If you want to exchange information with someone who speaks only Urdu, you don't communicate in English. You find a way to convey your message in Urdu.
Systems for exchange of laboratory data—laboratory information management systems or "LIMS"—likewise rely on common languages of standardized coding to communicate with other laboratories, public health partners and health care providers. Examples of such standards are Logical Observation Identifiers Names and Codes (LOINC) and Systematized Nomenclature of Medicine (SNOMED), which are familiar to many responsible for clinical testing.
A LIMS does not arrive at a laboratory pre-coded and ready to run. It has to be fed all the information it will need to synthesize and replicate over the testing process, from accessioning to analysis to reporting. It's the role of informatics terminologists to analyze system requirements and map the dozens of codes that allow the LIMS to "speak" with other data exchange systems.

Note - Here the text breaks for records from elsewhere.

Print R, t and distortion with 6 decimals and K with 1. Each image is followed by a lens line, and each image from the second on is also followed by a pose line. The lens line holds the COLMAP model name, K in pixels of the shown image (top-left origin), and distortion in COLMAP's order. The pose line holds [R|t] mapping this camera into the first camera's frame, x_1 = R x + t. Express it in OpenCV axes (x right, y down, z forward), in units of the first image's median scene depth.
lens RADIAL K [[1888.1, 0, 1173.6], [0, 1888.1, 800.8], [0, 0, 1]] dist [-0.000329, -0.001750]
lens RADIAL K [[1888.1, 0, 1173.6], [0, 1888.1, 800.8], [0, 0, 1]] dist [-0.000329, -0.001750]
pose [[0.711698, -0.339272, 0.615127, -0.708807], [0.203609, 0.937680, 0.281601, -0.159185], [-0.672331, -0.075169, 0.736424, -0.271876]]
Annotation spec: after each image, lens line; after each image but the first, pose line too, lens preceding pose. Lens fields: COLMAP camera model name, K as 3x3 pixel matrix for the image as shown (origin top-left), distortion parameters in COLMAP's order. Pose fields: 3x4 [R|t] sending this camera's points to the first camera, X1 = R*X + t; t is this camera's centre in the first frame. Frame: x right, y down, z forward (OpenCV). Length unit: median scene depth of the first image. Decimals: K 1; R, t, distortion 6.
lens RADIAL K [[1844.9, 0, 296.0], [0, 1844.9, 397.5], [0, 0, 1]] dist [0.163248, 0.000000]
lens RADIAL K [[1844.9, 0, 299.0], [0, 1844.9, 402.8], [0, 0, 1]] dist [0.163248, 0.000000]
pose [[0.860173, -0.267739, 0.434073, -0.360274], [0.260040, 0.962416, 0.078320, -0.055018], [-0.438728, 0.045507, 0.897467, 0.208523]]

Recently APHL completed a particularly complex and unusual LIMS coding project at the Marion County Public Health Laboratory, which serves the Indianapolis metro area. The laboratory wanted to deploy its new LIMS across the facility after first deploying the system in its microbiology section. However, such systems are not commonly implemented in the environmental section of a laboratory. Different regulations, formats, operating procedures and reporting requirements apply to microbiological and environmental testing. Consequently, most public health laboratories support these functions with different LIMS.
APHL, working with Marion County laboratory's LIMS administrator, other laboratory experts and the APHL Environmental Health Committee, took on the challenge of implementing a LIMS that would work across all sections of the county's laboratory. APHL's lead terminologist began the enormous project by assessing the data required by environmental medicine and obtaining more information on environmental standards. She then poured through 175 standard operating procedures and mapped each of the 89 environmental tests used in the county to its analyzed chemical substance. She also mapped additional codes for test results, units, methods and sample types. Where no terminology existed, she created codes.
The result is a model for other public health laboratories that want to operate all sections, including environmental testing, on a single LIMS.